Como jogador, tive 25 anos de carreira. Como técnico, só tenho três. O que me diferencia é o trabalho de correção do atleta. Ensiná-lo a chutar melhor, cabecear. Tem muito jogador que testa o treinador. Quer saber se sabe fazer o que está mandando. Então, você faz e o cara cala a boca. Isso impõe respeito e é uma vantagem. Devido ao meu passado, eles me escutam com mais atenção.

Qual a sensação de ter classificado o Japão para a Copa
do Mundo?

De dever cumprido. Acima do compromisso profissional, encarava como meta pessoal. Na Copa do Mundo, não me contentarei em apenas participar.

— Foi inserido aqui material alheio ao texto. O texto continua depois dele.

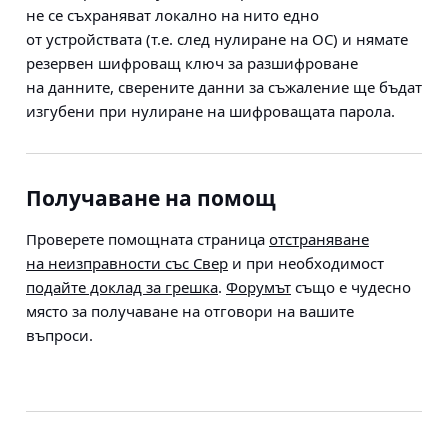
не се съхраняват локално на нито едно
от устройствата (т.е. след нулиране на ОС) и нямате
резервен шифроващ ключ за разшифроване
на данните, сверените данни за съжаление ще бъдат
изгубени при нулиране на шифроващата парола.
Получаване на помощ
Проверете помощната страница
отстраняване
на неизправности със Свер
и при необходимост
подайте доклад за грешка
.
Форумът
също е чудесно
място за получаване на отговори на вашите
въпроси.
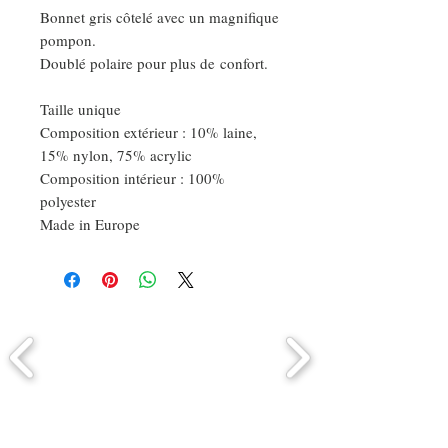
Bonnet gris côtelé avec un magnifique
pompon.
Doublé polaire pour plus de confort.
Taille unique
Composition extérieur : 10% laine,
15% nylon, 75% acrylic
Composition intérieur : 100%
polyester
Made in Europe
Comment connaitre mon tour de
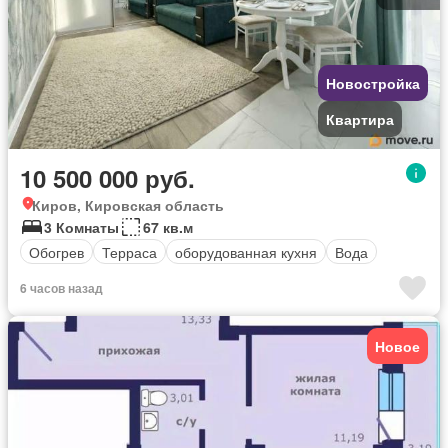
Новостройка
Квартира
10 500 000 руб.
Киров, Кировская область
3 Комнаты
67 кв.м
Обогрев
Терраса
оборудованная кухня
Вода
6 часов назад
Новое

A Copa das Confederações serviu para mostrar que podemos jogar de igual para igual com qualquer seleção.

Como foi enfrentar o Brasil na Copa das Confederações?
Estar do lado contrário, justamente em um dia decisivo, foi o pior de tudo. Tive uma conversa com os jogadores antes da partida. Expliquei a eles: “Vou cantar o Hino Brasileiro e não quero que ninguém se surpreenda. Mas quando acabar, quero ganhar do Brasil”.

E como foi cantar o hino?
Difícil. Quase chorei no hino do Brasil. Estava a ponto de me emocionar quando cortaram o som. Foi a minha sorte.

Como ficaria o coração numa final de Copa entre Brasil e Japão?
Não quero nem sonhar com isso! Foi muito sofrido!

Como está a relação com Romário?
Não voltamos a nos falar. Há dois meses, venci uma ação contra ele e está em avaliação o valor da indenização. O que ele fez foi muito sério, um desrespeito. (Romário mandou desenhar uma caricatura de Zico entregando um rolo de papel higiênico a Zagalo – que aparecia sentado num vaso sanitário – na porta do banheiro de seu bar Café do Gol, no Rio). Ele tem de pagar alto. Não construí minha imagem para qualquer um ridicularizar.

Encontrou dificuldades no Japão?
Mudei o estilo de vida. Antes das 10h, não existe nada aberto. O pão
do café da manhã tem de ser comprado na véspera. Às 23h tudo pára. Não há trem, o aeroporto fecha. À 1h da madrugada, há engarrafamento de táxis.